You must also take into account the health and well-being of your animals. The chickens must be given adequate space, proper nutrition, sufficient attention, and a place to seclude themselves. An enclosure (coop) is necessary to provide protection from the elements and predators (Figure 1).

  • Site chicken facilities, whether enclosed or outdoor runs, as far from property lines as feasible. Check local codes to determine whether there are setback requirements. Typical setbacks range from 10 to 25 feet.
  • Provide a minimum of 1 square foot of floor space (for permanent indoor confinement areas) per pound of body weight. Most hens weigh from 4 to 6 pounds (bantams are smaller), so each needs 4 to 6 square feet of ground space. In addition, when chickens are kept in enclosed spaces, there should be at least 3 cubic feet of air space per pound of body weight to ensure safe air quality and minimize odors. Enclosed facilities require regular air changes; vents or exhaust fans may be required in these facilities. In Oregon, cold temperatures are not usually a problem for chickens. However, heat lamps or other heat sources may be needed if winter temperatures dip into the single digits or below.
  • Allow chickens to roam in the backyard for at least part of the day. These “free-ranging” chickens will eat large amounts of insects, grasses, and seeds. They will also eat ornamental and vegetable plant gardens, searching for insects.
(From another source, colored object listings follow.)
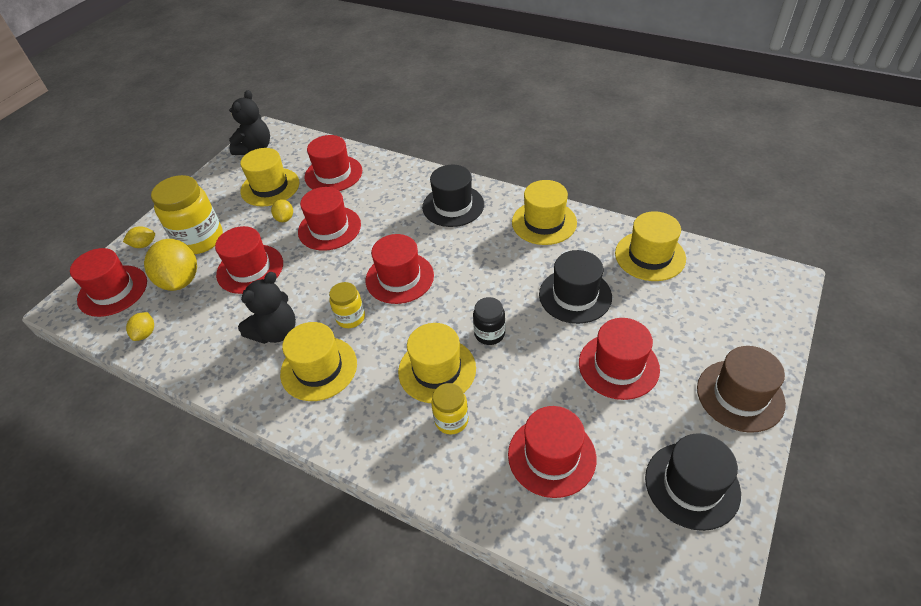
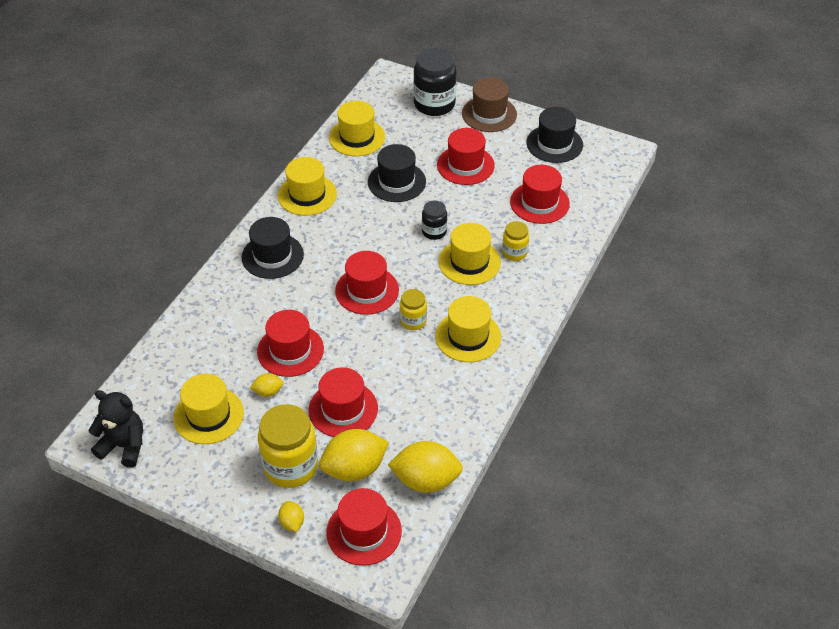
camera: 95 degrees left, 0 degrees up
yellow lemon [126,312,154,341] -> yellow lemon [388,441,463,493], size x2.07
black teddy bear [238,272,296,344] -> none
red hat [304,135,362,191] -> none
none -> black jar [413,48,457,116]

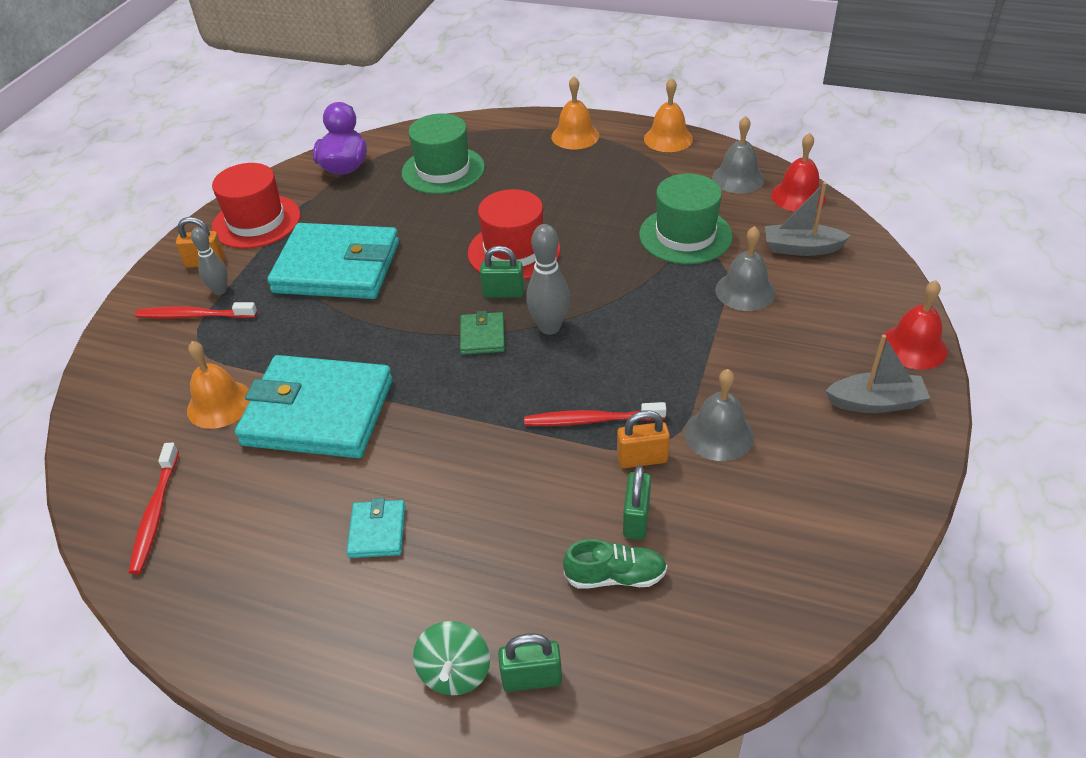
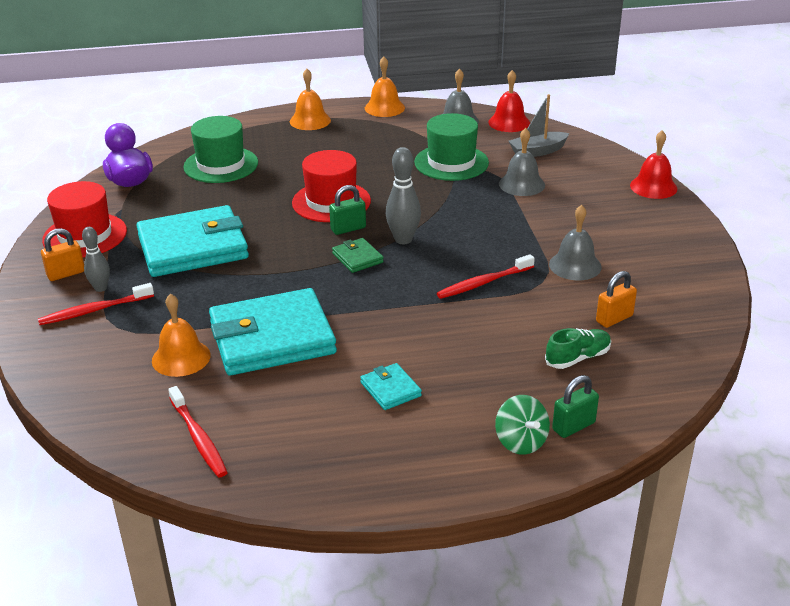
camera: 30 degrees left, 10 degrees down
orange padlock [617,410,670,468] -> orange padlock moved to [596,271,637,328]
green padlock [623,465,651,540] -> none
grey boat [826,335,930,413] -> none

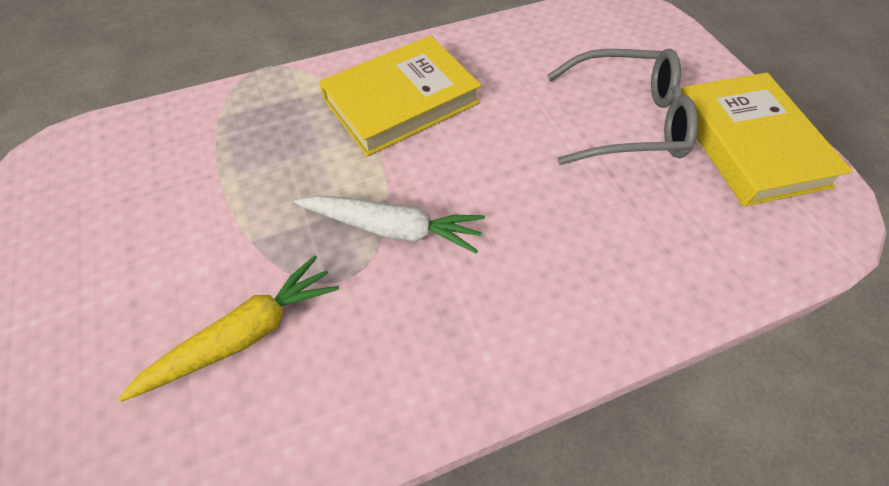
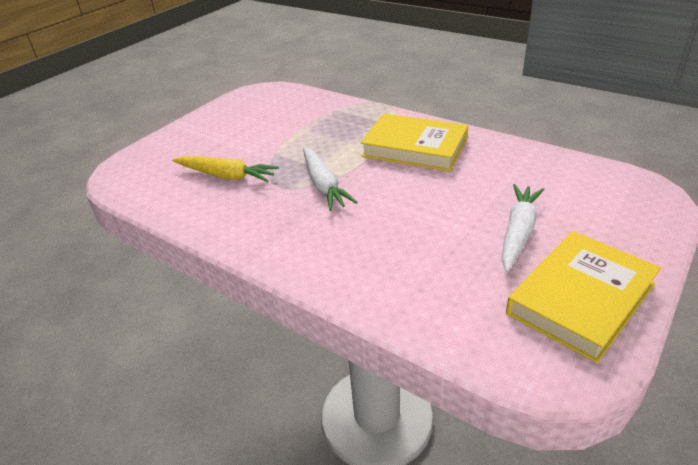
camera: 60 degrees right, 20 degrees down
grey glasses [547,49,698,165] -> white carrot [502,184,544,272]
Chickens will scratch up the garden and lawn grass. Restrict chickens to their own yard to reduce damage to desirable plants.
  • Provide a prepared diet (not scratch). Even though chickens enjoy insects and seeds found in the yard and most kitchen waste, hens also need a prepared diet to thrive and lay eggs. This prepared diet must be formulated to contain all the required nutrients. Store feed in a container to discourage rodent populations and immediately clean up any spills.
  • Clean enclosed animal facilities and any ranging areas on a regular basis. Dispose of manure and litter promptly and properly. Used litter and manure are especially good for garden composting because of their high nitrogen content.
  • Identify a local veterinarian who is familiar with chickens and their diseases, and keep their contact information available. Occasionally, chickens will become ill. Most often, sick chickens appear lethargic; they fluff up and sit in a corner with their eyes closed. Most chicken diseases do not affect people, so there is a low probability that sick chickens can transfer their disease organisms to you. Normal personal hygiene, including hand washing after touching chickens, is recommended.

Appearance and property values

The appearance of urban poultry facilities and equipment, including external runs that are visible to neighbors, should not detract from the appearance of the surrounding neighborhood (Figure 2). Exteriors of sheds and other structures should be kept painted and well-maintained. Weeds and trash should be removed from around the facilities. Proper landscaping can provide screening and also help muffle sounds. Old and unkempt structures surrounded by weeds and piles of trash are unsightly and unsanitary. Provide a privacy fence or shrub screening (at least 4 feet high) around any outdoor chicken enclosure.

Sounds and odors

All animals and birds have characteristic sounds and odors. Owners are obliged to house animals so that sounds are no louder than the normal, adult speaking voice and odors are not offensive. Owners can achieve this by insulating the chicken coop, providing adequate ventilation, and using good sanitation practices.


Diplomacy and cooperation with neighbors can help avoid conflicts. If you have chickens in an urban environment, follow these suggestions and you can reduce complaints and have a long and happy relationship with your neighbors. Happy neighbors mean that chickens will remain an animal that can be raised successfully and legally in urban environments.